§ **Tasks and exercises**:
1/ Condense the paragraph of the wind-tunnel figure caption that begins "Figure 1(a) Top view" into a bulleted list, retaining its main facts.
2/ Write the passage that would follow the wind-tunnel figure caption, beginning after its last sentence.

§ **Excerpt to read**:
Figure 1(a) Top view of the wind-tunnel configuration. (b) Side view of the wind-tunnel configuration, where a piece of randomly fluttering cloth generates quasi-convective turbulence. (c) The probes employed. The Irwin sensor has a diameter of 12.5 mm. Its inner port has a diameter of 1.65 mm and a height of 1.75 mm, and its outer port diameter is 2.57 mm. (d) The size distributions of four tested soils, where ϕp is the volume fraction, and dp is the particle diameter.

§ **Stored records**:
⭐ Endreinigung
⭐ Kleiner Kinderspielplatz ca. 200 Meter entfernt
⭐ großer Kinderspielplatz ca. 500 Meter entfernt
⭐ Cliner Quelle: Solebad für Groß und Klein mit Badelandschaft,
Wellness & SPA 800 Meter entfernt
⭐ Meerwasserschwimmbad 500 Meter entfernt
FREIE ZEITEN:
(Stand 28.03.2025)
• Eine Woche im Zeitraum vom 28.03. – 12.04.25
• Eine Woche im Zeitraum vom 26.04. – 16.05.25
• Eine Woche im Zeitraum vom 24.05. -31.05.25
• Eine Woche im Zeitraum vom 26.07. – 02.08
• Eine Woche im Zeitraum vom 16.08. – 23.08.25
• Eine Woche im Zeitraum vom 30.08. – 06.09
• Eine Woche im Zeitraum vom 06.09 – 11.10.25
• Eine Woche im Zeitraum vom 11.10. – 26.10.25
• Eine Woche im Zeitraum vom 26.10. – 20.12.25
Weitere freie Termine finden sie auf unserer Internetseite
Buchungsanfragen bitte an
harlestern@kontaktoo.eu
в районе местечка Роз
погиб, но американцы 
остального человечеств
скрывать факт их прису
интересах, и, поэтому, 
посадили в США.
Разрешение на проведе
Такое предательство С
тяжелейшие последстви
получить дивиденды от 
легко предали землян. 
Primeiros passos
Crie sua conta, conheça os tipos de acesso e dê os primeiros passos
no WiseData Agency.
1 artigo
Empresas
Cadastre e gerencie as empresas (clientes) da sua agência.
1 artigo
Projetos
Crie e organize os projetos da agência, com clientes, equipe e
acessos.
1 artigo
---
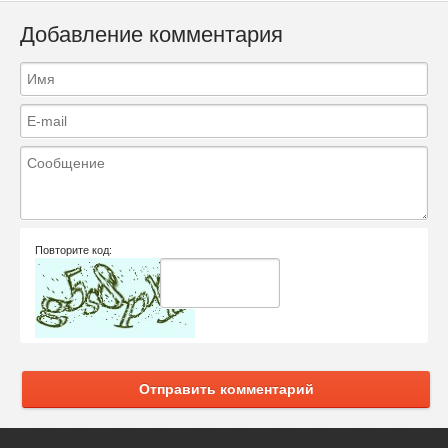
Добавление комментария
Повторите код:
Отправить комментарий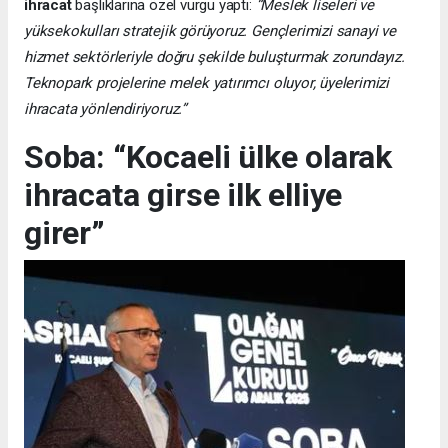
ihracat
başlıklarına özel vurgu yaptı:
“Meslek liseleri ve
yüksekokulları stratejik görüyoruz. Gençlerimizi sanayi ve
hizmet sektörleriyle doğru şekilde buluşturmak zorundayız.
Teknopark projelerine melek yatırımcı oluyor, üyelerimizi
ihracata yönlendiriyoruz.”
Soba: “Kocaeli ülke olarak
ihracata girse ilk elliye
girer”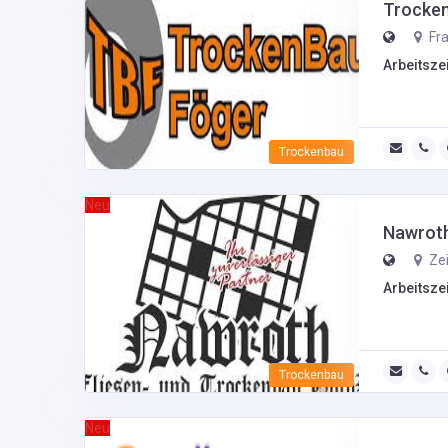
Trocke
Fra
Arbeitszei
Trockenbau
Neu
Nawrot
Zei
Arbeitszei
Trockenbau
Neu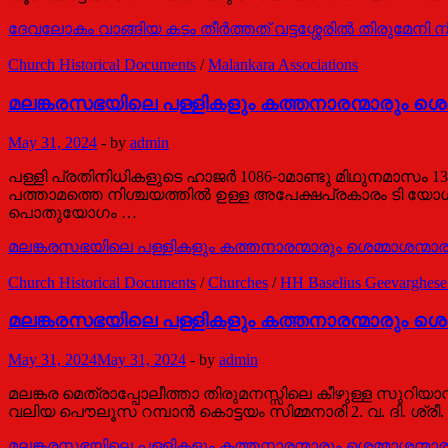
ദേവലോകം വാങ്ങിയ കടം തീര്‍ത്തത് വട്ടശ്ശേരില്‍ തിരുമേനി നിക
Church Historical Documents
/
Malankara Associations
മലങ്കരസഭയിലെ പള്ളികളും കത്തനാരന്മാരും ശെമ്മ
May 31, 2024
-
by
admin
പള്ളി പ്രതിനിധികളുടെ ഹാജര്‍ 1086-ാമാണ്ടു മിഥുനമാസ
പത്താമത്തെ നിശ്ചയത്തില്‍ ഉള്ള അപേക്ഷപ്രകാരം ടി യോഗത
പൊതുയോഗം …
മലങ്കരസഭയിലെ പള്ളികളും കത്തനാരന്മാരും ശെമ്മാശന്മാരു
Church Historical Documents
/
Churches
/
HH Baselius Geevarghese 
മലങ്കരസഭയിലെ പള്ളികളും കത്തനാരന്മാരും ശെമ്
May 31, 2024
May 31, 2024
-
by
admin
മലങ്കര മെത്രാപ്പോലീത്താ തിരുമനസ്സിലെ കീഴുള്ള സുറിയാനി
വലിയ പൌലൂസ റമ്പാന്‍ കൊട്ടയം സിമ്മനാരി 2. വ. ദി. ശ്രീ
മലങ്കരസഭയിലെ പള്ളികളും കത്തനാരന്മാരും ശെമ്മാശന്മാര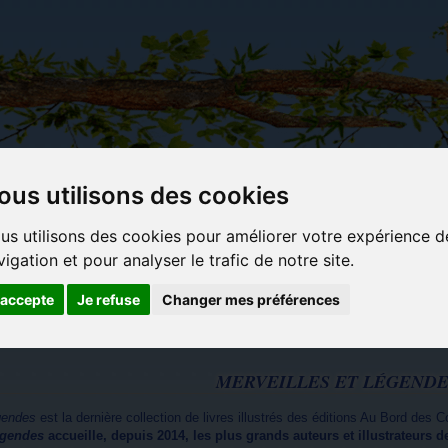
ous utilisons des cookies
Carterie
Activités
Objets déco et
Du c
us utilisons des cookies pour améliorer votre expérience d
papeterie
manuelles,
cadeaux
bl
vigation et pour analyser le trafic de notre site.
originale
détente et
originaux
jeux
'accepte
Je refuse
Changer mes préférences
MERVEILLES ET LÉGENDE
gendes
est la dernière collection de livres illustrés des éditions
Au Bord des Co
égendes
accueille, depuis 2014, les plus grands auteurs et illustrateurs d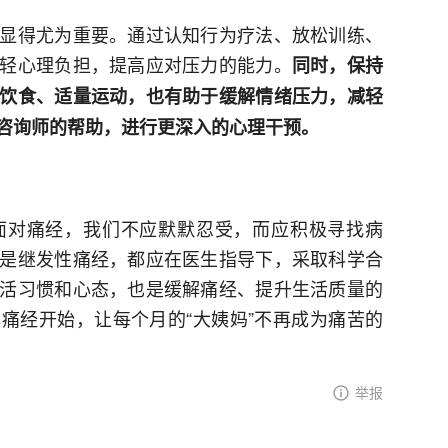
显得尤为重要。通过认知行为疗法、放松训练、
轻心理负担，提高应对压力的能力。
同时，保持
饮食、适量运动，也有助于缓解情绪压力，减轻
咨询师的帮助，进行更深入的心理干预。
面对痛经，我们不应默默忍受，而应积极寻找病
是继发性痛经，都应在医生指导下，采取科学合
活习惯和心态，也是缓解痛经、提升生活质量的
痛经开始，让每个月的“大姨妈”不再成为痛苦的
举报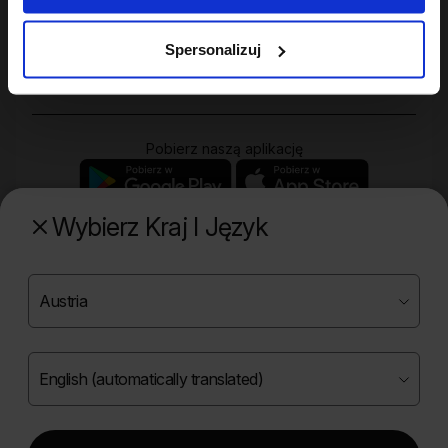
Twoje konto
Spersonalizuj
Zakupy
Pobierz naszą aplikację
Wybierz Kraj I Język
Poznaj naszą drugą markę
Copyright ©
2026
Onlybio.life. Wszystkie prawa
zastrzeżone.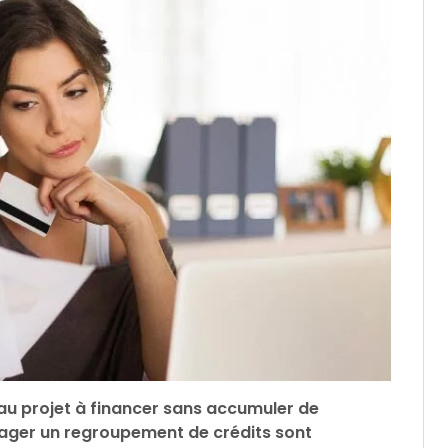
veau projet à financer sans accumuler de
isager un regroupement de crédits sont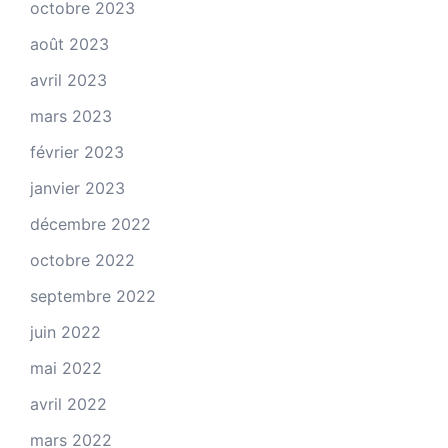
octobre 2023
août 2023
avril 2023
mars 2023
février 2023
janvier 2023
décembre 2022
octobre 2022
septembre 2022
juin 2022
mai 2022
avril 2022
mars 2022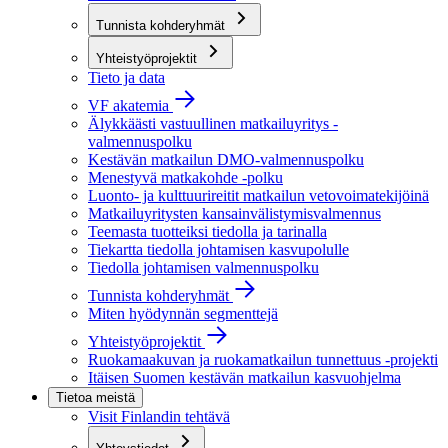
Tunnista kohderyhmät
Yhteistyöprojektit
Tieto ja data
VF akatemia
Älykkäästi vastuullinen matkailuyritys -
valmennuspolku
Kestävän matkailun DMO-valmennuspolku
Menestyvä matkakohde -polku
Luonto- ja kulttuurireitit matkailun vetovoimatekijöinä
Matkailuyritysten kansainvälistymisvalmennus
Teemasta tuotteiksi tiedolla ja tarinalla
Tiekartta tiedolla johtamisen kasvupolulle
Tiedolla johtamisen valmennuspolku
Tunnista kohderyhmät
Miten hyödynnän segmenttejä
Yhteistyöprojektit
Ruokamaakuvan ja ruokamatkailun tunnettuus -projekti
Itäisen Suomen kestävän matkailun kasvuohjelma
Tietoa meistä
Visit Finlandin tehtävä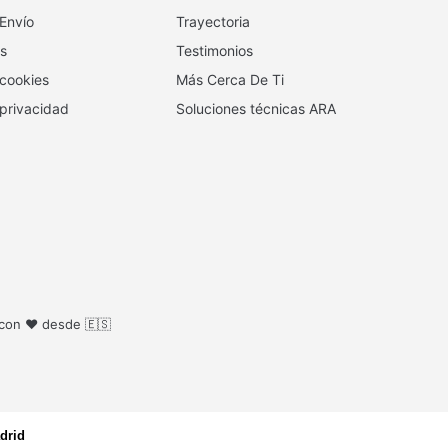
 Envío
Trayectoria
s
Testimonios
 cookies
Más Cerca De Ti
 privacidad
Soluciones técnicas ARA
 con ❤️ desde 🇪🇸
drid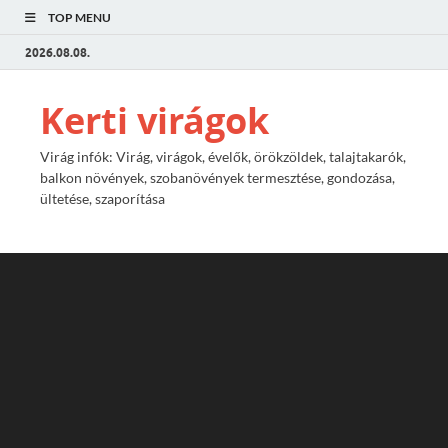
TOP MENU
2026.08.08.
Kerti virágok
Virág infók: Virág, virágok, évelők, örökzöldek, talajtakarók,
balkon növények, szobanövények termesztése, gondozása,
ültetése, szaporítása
--
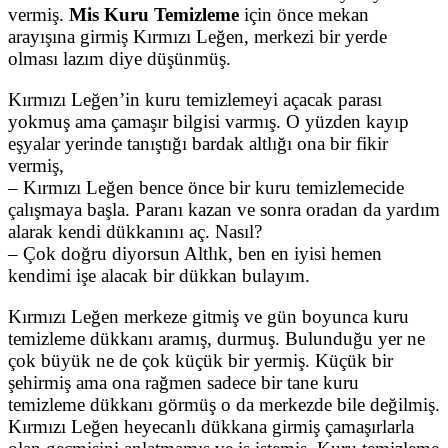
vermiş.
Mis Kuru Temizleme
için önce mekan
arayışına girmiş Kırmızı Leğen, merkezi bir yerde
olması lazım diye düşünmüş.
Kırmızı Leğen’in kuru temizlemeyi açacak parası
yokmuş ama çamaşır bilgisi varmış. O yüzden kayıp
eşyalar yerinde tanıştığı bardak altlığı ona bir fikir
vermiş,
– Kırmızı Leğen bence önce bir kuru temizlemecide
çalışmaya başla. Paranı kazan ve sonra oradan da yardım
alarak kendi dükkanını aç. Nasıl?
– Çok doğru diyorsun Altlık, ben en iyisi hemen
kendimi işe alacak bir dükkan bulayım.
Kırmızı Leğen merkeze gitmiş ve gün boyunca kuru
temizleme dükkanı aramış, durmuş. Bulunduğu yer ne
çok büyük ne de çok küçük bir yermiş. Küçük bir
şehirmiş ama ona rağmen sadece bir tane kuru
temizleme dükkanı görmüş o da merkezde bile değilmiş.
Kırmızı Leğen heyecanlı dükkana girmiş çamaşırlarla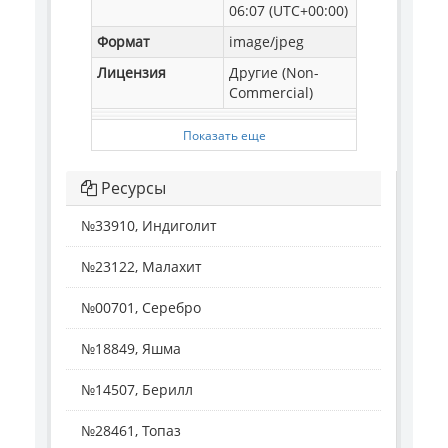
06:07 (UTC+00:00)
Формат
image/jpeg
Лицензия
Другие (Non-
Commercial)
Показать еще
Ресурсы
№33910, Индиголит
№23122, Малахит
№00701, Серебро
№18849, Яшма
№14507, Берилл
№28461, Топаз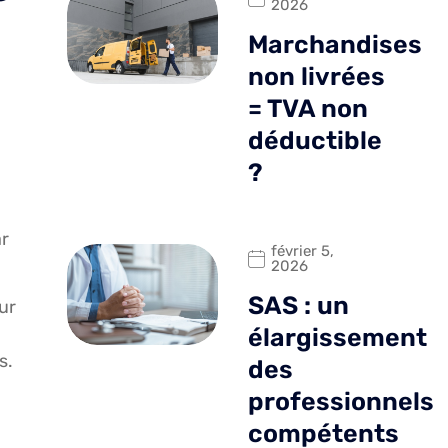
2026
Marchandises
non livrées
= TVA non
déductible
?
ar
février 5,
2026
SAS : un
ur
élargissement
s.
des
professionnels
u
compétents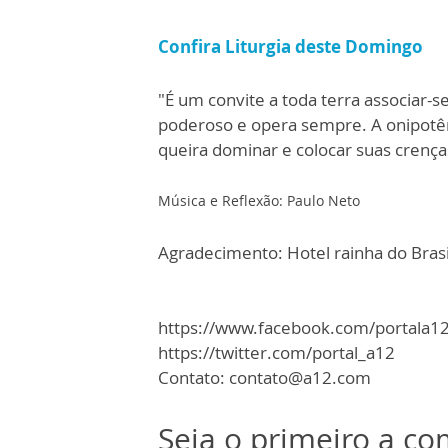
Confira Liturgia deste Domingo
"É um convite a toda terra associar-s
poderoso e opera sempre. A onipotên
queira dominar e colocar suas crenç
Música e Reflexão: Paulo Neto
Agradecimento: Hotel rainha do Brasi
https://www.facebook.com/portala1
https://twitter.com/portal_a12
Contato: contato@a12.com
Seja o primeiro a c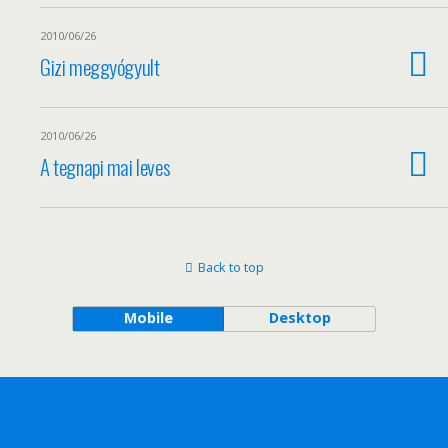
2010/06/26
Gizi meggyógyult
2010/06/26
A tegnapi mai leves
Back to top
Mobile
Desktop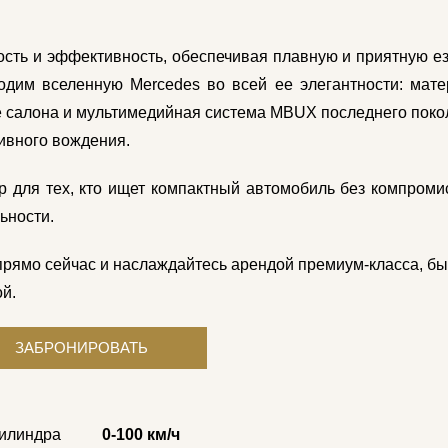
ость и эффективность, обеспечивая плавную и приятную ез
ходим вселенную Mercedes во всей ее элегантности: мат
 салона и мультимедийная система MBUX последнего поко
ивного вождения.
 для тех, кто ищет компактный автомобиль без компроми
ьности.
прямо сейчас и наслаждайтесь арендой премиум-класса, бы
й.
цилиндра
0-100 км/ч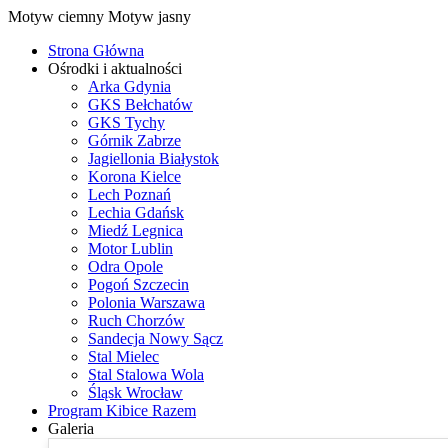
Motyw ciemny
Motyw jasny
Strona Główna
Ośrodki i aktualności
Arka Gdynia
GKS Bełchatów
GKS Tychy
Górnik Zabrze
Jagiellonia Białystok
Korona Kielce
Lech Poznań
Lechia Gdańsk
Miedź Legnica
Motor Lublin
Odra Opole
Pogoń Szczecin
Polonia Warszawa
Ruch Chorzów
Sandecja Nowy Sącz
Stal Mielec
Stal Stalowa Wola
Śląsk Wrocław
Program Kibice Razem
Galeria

§ **Replies**:
1/
- (a): top view of the wind-tunnel configuration.
- (b): side view of the configuration, in which a randomly fluttering piece of cloth generates quasi-convective turbulence.
- (c): the probes used. The Irwin sensor is 12.5 mm in diameter. Its inner port is 1.65 mm in diameter and 1.75 mm high, and its outer port is 2.57 mm in diameter.
- (d): size distributions of the four tested soils, with ϕp as volume fraction and dp as particle diameter.

2/
A key requirement for our experiment is to generate turbulence in the wind tunnel with characteristics similar to convective turbulence. In convective ABLs, large eddies develop due to the buoyancy production of turbulent kinetic energy. While horizontal velocity fluctuations are approximately Gaussian-distributed, vertical velocity fluctuations are typically non-Gaussian with a positive skewness, resulting in a positive skewed probability distribution of surface shear stress. As already discussed, convective turbulence is difficult to generate in wind-tunnel flows which are usually neutrally stratified. Here, we use a “forced perturbation” technique to generate turbulence in the wind-tunnel flow, that mimics convective turbulence with energy-containing large eddies and positively skewed velocity probability distribution function (PDF). Such turbulence is referred to here as quasi-convective turbulence. Forced perturbation is achieved using a piece of cloth which flutters (rapid and lightly swing) randomly in the wind-tunnel flow to produce small eddies and flaps with a longer period and greater amplitude to produce large eddies, superposed on the background turbulence. Although quasi-convective turbulence is not the same as convective turbulence, the forced-perturbation method is both simple and efficient to remedy the critical deficit of wind-tunnel flows which lack large eddies with skewed structures.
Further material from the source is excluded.